• **Aim of the exercise**
Locate the line bearing "u v d — depth at each pixel (millimetres)." in the material below, then reproduce it and each following line up to and including the line bearing "358 288 79.82".

• **Provided data**
========================================

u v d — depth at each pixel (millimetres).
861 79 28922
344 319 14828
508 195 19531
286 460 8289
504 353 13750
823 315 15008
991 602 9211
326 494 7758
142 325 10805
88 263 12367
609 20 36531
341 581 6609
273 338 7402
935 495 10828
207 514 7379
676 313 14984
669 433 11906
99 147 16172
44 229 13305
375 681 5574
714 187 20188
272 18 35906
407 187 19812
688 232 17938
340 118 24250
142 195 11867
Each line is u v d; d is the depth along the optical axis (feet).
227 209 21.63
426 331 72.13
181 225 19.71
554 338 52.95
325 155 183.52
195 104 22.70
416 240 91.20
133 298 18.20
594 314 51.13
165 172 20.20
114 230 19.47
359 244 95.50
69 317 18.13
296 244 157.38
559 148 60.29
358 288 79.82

========================================

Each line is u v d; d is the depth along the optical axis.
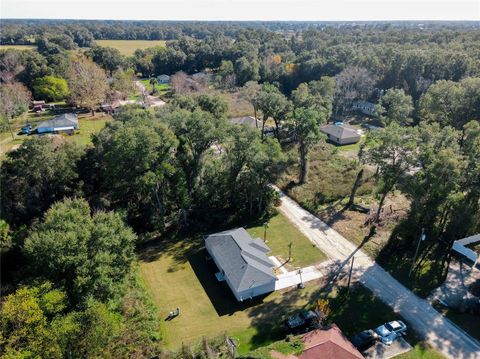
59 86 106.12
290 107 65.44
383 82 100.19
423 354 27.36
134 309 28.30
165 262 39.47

========================================

• **Solution**
u v d — depth at each pixel (millimetres).
861 79 28922
344 319 14828
508 195 19531
286 460 8289
504 353 13750
823 315 15008
991 602 9211
326 494 7758
142 325 10805
88 263 12367
609 20 36531
341 581 6609
273 338 7402
935 495 10828
207 514 7379
676 313 14984
669 433 11906
99 147 16172
44 229 13305
375 681 5574
714 187 20188
272 18 35906
407 187 19812
688 232 17938
340 118 24250
142 195 11867
Each line is u v d; d is the depth along the optical axis (feet).
227 209 21.63
426 331 72.13
181 225 19.71
554 338 52.95
325 155 183.52
195 104 22.70
416 240 91.20
133 298 18.20
594 314 51.13
165 172 20.20
114 230 19.47
359 244 95.50
69 317 18.13
296 244 157.38
559 148 60.29
358 288 79.82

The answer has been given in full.